• **Your assignment**
Filter the records below for the word "domicile". Keep each line that has it.

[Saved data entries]
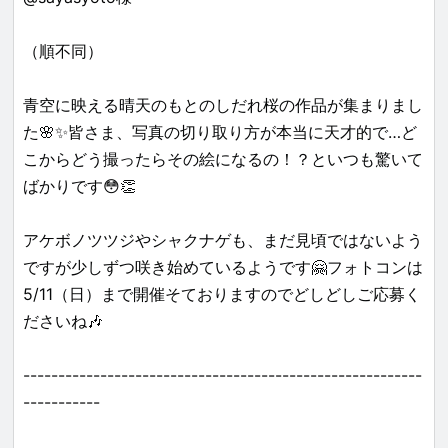
（順不同）
青空に映える晴天のもとのしだれ桜の作品が集まりまし
た🌸✨皆さま、写真の切り取り方が本当に天才的で…ど
こからどう撮ったらその絵になるの！？といつも驚いて
ばかりです😳👏
アケボノツツジやシャクナゲも、まだ見頃ではないよう
ですが少しずつ咲き始めているようです🤗フォトコンは
5/11（日）まで開催そておりますのでどしどしご応募く
ださいね🎶
---------------------------------------------------------
-----------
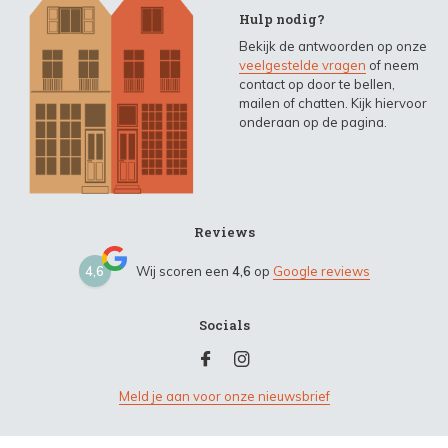
Hulp nodig?
Bekijk de antwoorden op onze
veelgestelde vragen
of neem
contact op door te bellen,
mailen of chatten. Kijk hiervoor
onderaan op de pagina.
Reviews
4,6
Wij scoren een
4,6
op
Google reviews
Socials
Meld je aan voor onze nieuwsbrief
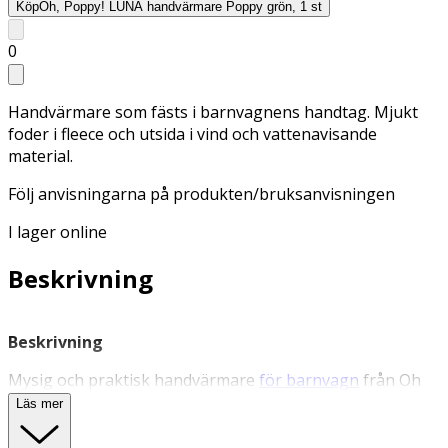
Köp
Oh, Poppy! LUNA handvärmare Poppy grön, 1 st
0
Handvärmare som fästs i barnvagnens handtag. Mjukt
foder i fleece och utsida i vind och vattenavisande
material.
Följ anvisningarna på produkten/bruksanvisningen
I lager online
Beskrivning
Beskrivning
Mysig och praktisk handvärmare
för barnvagn
från Oh
Poppy! Den sköna handvärmaren håller dina händer
Läs mer
varma på barnvagnspromenaden under de kalla
månaderna. Insidan är i värmande mjuk fleece och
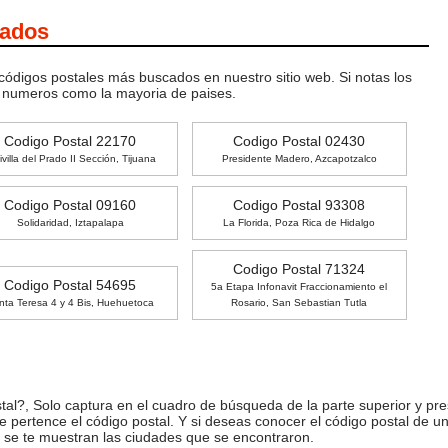
cados
 códigos postales más buscados en nuestro sitio web. Si notas los
o numeros como la mayoria de paises.
Codigo Postal 22170
Codigo Postal 02430
ivilla del Prado II Sección, Tijuana
Presidente Madero, Azcapotzalco
Codigo Postal 09160
Codigo Postal 93308
Solidaridad, Iztapalapa
La Florida, Poza Rica de Hidalgo
Codigo Postal 71324
Codigo Postal 54695
5a Etapa Infonavit Fraccionamiento el
nta Teresa 4 y 4 Bis, Huehuetoca
Rosario, San Sebastian Tutla
l?, Solo captura en el cuadro de búsqueda de la parte superior y pre
ue pertence el código postal. Y si deseas conocer el código postal de 
 se te muestran las ciudades que se encontraron.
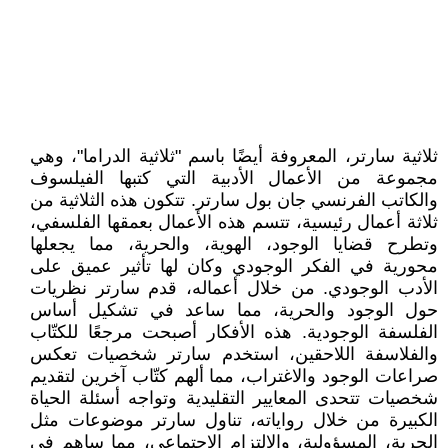
ثلاثية سارتر، المعروفة أيضًا باسم "ثلاثية الدراما"، وهي
مجموعة من الأعمال الأدبية التي كتبها الفيلسوف
والكاتب الفرنسي جان بول سارتر. تتكون هذه الثلاثية من
ثلاثة أعمال رئيسية، تتسم هذه الأعمال بعمقها الفلسفي،
وتطرح قضايا الوجود، الهوية، والحرية، مما يجعلها
محورية في الفكر الوجودي وكان لها تأثير عميق على
الأدب الوجودي. من خلال أعماله، قدم سارتر نظريات
حول الوجود والحرية، مما ساعد في تشكيل أساس
الفلسفة الوجودية. هذه الأفكار أصبحت مرجعًا للكتّاب
والفلاسفة اللاحقين، استخدم سارتر شخصيات تعكس
صراعات الوجود والاغتراب، مما ألهم كتّاب آخرين لتقديم
شخصيات تتحدى المعايير التقليدية وتواجه أسئلة الحياة
الكبيرة من خلال رواياته، تناول سارتر موضوعات مثل
الحرية، المسؤولية، والالتزام الاجتماعي، مما ساهم في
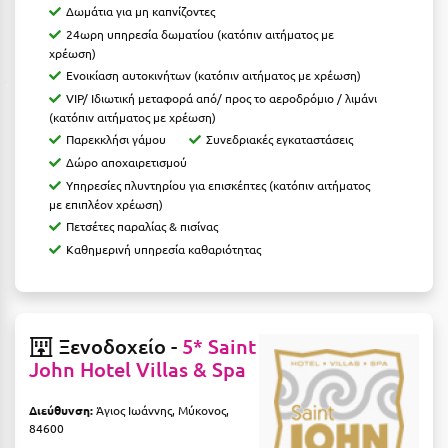
Κοζάνη
Δωμάτια για μη καπνίζοντες
24ωρη υπηρεσία δωματίου (κατόπιν αιτήματος με
Κοκκώνι Κορινθίας
χρέωση)
Ενοικίαση αυτοκινήτων (κατόπιν αιτήματος με χρέωση)
Κομοτηνή
VIP/ Ιδιωτική μεταφορά από/ προς το αεροδρόμιο / λιμάνι
(κατόπιν αιτήματος με χρέωση)
Κόνιτσα
Παρεκκλήσι γάμου
Συνεδριακές εγκαταστάσεις
Κόρινθος
Δώρο αποχαιρετισμού
Υπηρεσίες πλυντηρίου για επισκέπτες (κατόπιν αιτήματος
Κορώνη
με επιπλέον χρέωση)
Πετσέτες παραλίας & πισίνας
Κουρούτα Ηλείας
Καθημερινή υπηρεσία καθαριότητας
Κουφονήσια
Κρήτη
Ξενοδοχείο -
5* Saint
Κρουαζιέρες
John Hotel Villas & Spa
Κύθηρα
Διεύθυνση:
Άγιος Ιωάννης, Μύκονος,
Κυλλήνη
84600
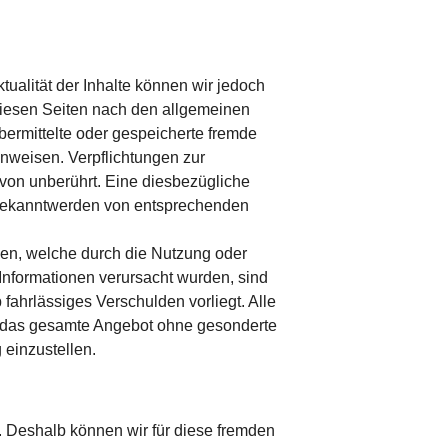
Aktualität der Inhalte können wir jedoch
diesen Seiten nach den allgemeinen
übermittelte oder gespeicherte fremde
inweisen. Verpflichtungen zur
on unberührt. Eine diesbe­zügliche
i Bekanntwerden von entsprechenden
hen, welche durch die Nutzung oder
Informationen verursacht wurden, sind
fahrlässiges Verschulden vorliegt. Alle
er das gesamte Angebot ohne gesonderte
 einzustellen.
n. Deshalb können wir für diese fremden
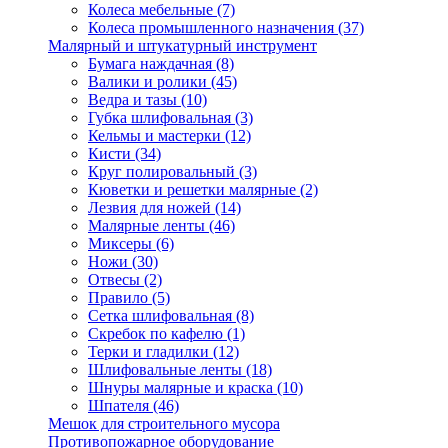
Колеса мебельные
(7)
Колеса промышленного назначения
(37)
Малярный и штукатурный инструмент
Бумага наждачная
(8)
Валики и ролики
(45)
Ведра и тазы
(10)
Губка шлифовальная
(3)
Кельмы и мастерки
(12)
Кисти
(34)
Круг полировальный
(3)
Кюветки и решетки малярные
(2)
Лезвия для ножей
(14)
Малярные ленты
(46)
Миксеры
(6)
Ножи
(30)
Отвесы
(2)
Правило
(5)
Сетка шлифовальная
(8)
Скребок по кафелю
(1)
Терки и гладилки
(12)
Шлифовальные ленты
(18)
Шнуры малярные и краска
(10)
Шпателя
(46)
Мешок для строительного мусора
Противопожарное оборудование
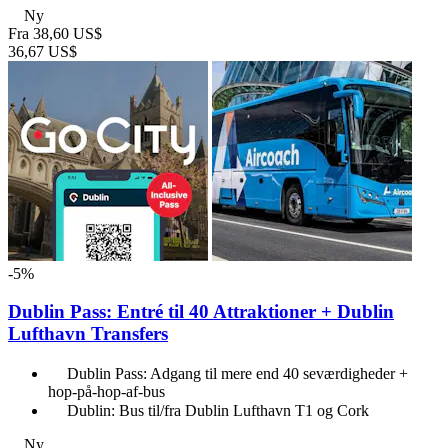
Ny
Fra
38,60 US$
36,67 US$
-5%
Dublin Pass: Entré til 40 Attraktioner + Dublin
Lufthavn Transfers
Dublin Pass: Adgang til mere end 40 seværdigheder +
hop-på-hop-af-bus
Dublin: Bus til/fra Dublin Lufthavn T1 og Cork
Ny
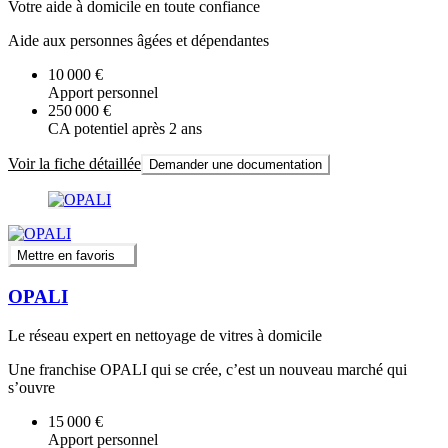
Votre aide à domicile en toute confiance
Aide aux personnes âgées et dépendantes
10 000 €
Apport personnel
250 000 €
CA potentiel après 2 ans
Voir la fiche détaillée
Demander une documentation
Mettre en favoris
OPALI
Le réseau expert en nettoyage de vitres à domicile
Une franchise OPALI qui se crée, c’est un nouveau marché qui
s’ouvre
15 000 €
Apport personnel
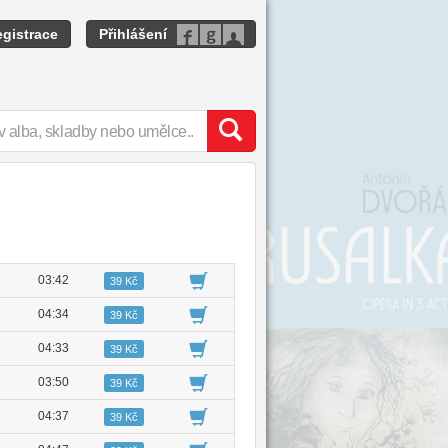
gistrace
Přihlášení
03:42
39 Kč
04:34
39 Kč
04:33
39 Kč
03:50
39 Kč
04:37
39 Kč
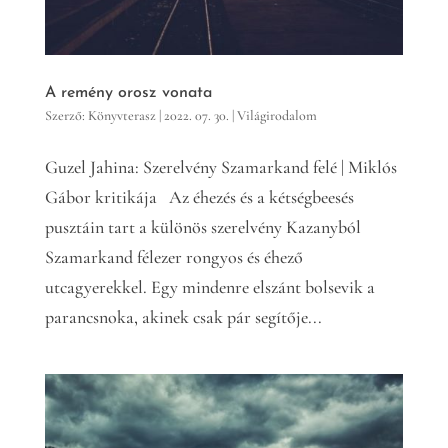
A remény orosz vonata
Szerző:
Könyvterasz
|
2022. 07. 30.
|
Világirodalom
Guzel Jahina: Szerelvény Szamarkand felé | Miklós
Gábor kritikája Az éhezés és a kétségbeesés
pusztáin tart a különös szerelvény Kazanyból
Szamarkand félezer rongyos és éhező
utcagyerekkel. Egy mindenre elszánt bolsevik a
parancsnoka, akinek csak pár segítője...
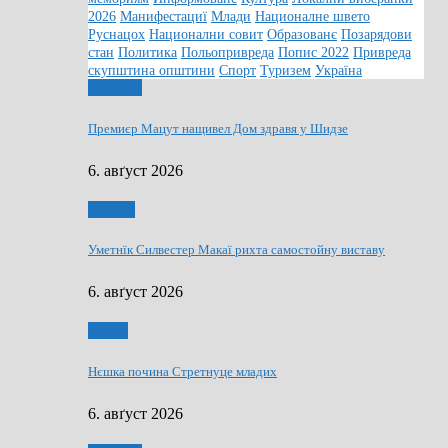
2026
Манифестациї
Млади
Националне швето
Руснацох
Национални совит
Образованє
Позарядови
стан
Политика
Польопривреда
Попис 2022
Привреда
скупштина општини
Спорт
Туризем
Україна
Дружтво
Премиєр Мацут нащивел Дом здравя у Шидзе
6. авґуст 2026
Култура
Уметнїк Силвестер Макаї рихта самостойну виставу
6. авґуст 2026
Млади
Нєшка почина Стретнуце младих
6. авґуст 2026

• **Result of this exercise**
Votre aide à domicile en toute confiance
Le réseau expert en nettoyage de vitres à domicile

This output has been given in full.